→ **INPUT**:
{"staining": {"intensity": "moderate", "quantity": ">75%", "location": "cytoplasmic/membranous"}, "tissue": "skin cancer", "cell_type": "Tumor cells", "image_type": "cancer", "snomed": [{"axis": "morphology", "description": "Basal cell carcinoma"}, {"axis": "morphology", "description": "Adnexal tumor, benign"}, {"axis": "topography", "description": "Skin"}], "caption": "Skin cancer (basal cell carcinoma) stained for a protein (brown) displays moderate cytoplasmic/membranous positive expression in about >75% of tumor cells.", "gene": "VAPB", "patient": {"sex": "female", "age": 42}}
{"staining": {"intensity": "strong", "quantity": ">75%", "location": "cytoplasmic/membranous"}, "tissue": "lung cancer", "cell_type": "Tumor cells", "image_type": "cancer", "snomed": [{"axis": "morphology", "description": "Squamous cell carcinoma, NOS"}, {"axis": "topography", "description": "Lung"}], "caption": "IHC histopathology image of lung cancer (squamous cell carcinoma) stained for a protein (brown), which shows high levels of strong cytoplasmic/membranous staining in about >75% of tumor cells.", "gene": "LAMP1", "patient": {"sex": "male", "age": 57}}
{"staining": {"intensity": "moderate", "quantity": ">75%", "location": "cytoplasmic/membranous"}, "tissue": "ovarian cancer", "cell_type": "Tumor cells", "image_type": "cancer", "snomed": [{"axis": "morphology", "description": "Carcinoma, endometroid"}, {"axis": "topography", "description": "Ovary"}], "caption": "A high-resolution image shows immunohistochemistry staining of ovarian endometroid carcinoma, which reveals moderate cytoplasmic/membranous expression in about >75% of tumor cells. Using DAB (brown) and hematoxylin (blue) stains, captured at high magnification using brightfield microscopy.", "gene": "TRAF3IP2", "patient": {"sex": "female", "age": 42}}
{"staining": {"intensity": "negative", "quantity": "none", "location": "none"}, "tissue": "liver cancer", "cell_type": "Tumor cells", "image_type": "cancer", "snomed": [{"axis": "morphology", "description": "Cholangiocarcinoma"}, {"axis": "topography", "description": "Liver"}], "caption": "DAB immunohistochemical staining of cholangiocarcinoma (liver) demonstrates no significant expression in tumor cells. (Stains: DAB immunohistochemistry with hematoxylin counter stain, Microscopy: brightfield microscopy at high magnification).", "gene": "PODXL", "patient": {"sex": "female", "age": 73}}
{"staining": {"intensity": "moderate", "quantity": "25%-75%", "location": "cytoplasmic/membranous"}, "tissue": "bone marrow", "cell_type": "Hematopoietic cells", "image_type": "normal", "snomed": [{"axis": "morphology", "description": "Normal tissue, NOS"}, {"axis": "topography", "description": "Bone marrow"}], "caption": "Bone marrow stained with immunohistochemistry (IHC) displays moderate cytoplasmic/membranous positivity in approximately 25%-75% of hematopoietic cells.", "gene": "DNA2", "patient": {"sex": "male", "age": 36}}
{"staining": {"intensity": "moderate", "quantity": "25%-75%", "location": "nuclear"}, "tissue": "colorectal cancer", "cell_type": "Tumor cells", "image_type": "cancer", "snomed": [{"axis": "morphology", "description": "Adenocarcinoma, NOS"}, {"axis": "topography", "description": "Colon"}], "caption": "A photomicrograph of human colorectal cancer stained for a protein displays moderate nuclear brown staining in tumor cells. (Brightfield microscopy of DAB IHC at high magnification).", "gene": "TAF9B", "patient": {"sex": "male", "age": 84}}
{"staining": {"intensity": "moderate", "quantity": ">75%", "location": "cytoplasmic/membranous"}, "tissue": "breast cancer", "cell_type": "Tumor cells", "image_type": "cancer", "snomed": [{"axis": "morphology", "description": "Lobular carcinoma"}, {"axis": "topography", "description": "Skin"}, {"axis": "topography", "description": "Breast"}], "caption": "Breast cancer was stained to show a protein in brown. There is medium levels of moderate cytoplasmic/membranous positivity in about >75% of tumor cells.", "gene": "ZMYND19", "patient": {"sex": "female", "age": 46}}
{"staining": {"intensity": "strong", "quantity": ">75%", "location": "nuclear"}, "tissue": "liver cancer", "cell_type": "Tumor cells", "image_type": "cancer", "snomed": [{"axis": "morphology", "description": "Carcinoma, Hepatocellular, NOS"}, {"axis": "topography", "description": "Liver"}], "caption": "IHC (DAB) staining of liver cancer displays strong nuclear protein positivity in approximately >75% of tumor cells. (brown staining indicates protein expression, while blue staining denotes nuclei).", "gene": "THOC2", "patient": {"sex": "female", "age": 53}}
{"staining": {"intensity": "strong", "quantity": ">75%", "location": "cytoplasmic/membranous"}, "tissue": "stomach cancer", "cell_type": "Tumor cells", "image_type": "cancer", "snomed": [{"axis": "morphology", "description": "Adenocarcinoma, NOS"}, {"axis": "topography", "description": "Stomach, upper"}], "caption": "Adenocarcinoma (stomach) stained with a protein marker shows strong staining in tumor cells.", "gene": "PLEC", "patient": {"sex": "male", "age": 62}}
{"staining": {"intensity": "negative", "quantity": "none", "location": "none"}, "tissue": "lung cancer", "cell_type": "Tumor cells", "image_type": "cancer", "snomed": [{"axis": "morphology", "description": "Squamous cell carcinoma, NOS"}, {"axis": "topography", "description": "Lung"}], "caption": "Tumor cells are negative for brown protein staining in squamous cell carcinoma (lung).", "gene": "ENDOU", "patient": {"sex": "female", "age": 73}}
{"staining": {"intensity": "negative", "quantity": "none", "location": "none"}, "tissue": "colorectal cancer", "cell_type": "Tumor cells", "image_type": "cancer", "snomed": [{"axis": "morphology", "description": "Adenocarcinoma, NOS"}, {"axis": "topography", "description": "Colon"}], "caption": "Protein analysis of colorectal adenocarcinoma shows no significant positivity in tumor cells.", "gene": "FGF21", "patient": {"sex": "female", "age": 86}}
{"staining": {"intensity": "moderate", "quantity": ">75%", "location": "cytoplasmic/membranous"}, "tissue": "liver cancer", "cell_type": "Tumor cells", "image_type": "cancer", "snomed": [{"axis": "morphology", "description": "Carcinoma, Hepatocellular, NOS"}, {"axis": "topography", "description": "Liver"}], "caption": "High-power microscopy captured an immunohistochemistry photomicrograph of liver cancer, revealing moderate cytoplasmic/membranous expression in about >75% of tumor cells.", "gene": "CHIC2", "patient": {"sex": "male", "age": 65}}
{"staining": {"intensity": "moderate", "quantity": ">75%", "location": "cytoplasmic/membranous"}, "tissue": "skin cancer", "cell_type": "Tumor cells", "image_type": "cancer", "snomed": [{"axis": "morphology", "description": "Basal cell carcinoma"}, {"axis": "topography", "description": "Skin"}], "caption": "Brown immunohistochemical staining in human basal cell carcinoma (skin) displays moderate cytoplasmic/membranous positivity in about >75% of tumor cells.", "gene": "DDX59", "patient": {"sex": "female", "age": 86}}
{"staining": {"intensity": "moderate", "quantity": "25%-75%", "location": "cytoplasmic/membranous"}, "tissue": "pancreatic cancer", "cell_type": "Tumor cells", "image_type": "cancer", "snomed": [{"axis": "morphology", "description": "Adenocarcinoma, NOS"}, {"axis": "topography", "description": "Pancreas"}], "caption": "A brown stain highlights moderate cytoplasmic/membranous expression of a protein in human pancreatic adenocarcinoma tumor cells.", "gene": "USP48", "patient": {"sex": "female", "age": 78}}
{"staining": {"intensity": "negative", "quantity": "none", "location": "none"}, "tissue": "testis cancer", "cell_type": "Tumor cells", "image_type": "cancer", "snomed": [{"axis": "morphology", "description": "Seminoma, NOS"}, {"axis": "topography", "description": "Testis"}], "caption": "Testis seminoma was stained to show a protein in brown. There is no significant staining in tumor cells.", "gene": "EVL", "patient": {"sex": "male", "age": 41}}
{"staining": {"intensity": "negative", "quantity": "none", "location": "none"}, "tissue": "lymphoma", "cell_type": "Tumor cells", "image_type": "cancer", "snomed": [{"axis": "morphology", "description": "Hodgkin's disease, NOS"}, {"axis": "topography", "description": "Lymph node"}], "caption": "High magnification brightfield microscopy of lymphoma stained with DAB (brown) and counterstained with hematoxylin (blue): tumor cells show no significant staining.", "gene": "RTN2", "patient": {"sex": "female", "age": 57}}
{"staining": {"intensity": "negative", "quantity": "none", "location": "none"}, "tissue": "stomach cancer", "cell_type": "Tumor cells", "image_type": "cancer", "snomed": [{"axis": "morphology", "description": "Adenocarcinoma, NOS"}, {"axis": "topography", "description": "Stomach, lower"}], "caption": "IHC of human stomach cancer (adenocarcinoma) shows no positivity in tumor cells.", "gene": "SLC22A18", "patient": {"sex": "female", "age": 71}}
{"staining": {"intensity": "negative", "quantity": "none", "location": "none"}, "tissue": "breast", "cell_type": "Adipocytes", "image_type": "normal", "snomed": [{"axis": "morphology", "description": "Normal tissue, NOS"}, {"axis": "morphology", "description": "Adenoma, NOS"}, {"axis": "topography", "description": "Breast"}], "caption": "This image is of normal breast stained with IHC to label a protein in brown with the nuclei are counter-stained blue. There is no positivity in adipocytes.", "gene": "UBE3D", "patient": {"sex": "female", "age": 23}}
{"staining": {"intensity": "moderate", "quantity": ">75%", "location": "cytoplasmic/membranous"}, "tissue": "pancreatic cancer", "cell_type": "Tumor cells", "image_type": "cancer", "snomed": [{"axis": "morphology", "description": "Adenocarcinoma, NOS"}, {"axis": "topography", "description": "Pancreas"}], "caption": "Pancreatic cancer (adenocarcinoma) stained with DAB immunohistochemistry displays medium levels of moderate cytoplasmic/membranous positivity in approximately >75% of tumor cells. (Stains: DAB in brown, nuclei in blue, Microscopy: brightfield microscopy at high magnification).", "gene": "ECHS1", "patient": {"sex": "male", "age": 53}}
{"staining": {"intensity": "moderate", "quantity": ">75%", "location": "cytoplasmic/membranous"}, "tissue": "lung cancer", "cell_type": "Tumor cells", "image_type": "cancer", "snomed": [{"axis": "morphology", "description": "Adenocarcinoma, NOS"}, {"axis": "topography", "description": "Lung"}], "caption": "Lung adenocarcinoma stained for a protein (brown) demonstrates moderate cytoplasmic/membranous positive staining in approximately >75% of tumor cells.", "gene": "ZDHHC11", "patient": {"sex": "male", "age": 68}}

→ **THE TASK**: Above this instruction are the records; retype exactly the lines from the one containing "of human stomach" up to and including the one containing "cancer (adenocarcinoma) stained".

→ **EXPECTED OUTPUT**:
{"staining": {"intensity": "negative", "quantity": "none", "location": "none"}, "tissue": "stomach cancer", "cell_type": "Tumor cells", "image_type": "cancer", "snomed": [{"axis": "morphology", "description": "Adenocarcinoma, NOS"}, {"axis": "topography", "description": "Stomach, lower"}], "caption": "IHC of human stomach cancer (adenocarcinoma) shows no positivity in tumor cells.", "gene": "SLC22A18", "patient": {"sex": "female", "age": 71}}
{"staining": {"intensity": "negative", "quantity": "none", "location": "none"}, "tissue": "breast", "cell_type": "Adipocytes", "image_type": "normal", "snomed": [{"axis": "morphology", "description": "Normal tissue, NOS"}, {"axis": "morphology", "description": "Adenoma, NOS"}, {"axis": "topography", "description": "Breast"}], "caption": "This image is of normal breast stained with IHC to label a protein in brown with the nuclei are counter-stained blue. There is no positivity in adipocytes.", "gene": "UBE3D", "patient": {"sex": "female", "age": 23}}
{"staining": {"intensity": "moderate", "quantity": ">75%", "location": "cytoplasmic/membranous"}, "tissue": "pancreatic cancer", "cell_type": "Tumor cells", "image_type": "cancer", "snomed": [{"axis": "morphology", "description": "Adenocarcinoma, NOS"}, {"axis": "topography", "description": "Pancreas"}], "caption": "Pancreatic cancer (adenocarcinoma) stained with DAB immunohistochemistry displays medium levels of moderate cytoplasmic/membranous positivity in approximately >75% of tumor cells. (Stains: DAB in brown, nuclei in blue, Microscopy: brightfield microscopy at high magnification).", "gene": "ECHS1", "patient": {"sex": "male", "age": 53}}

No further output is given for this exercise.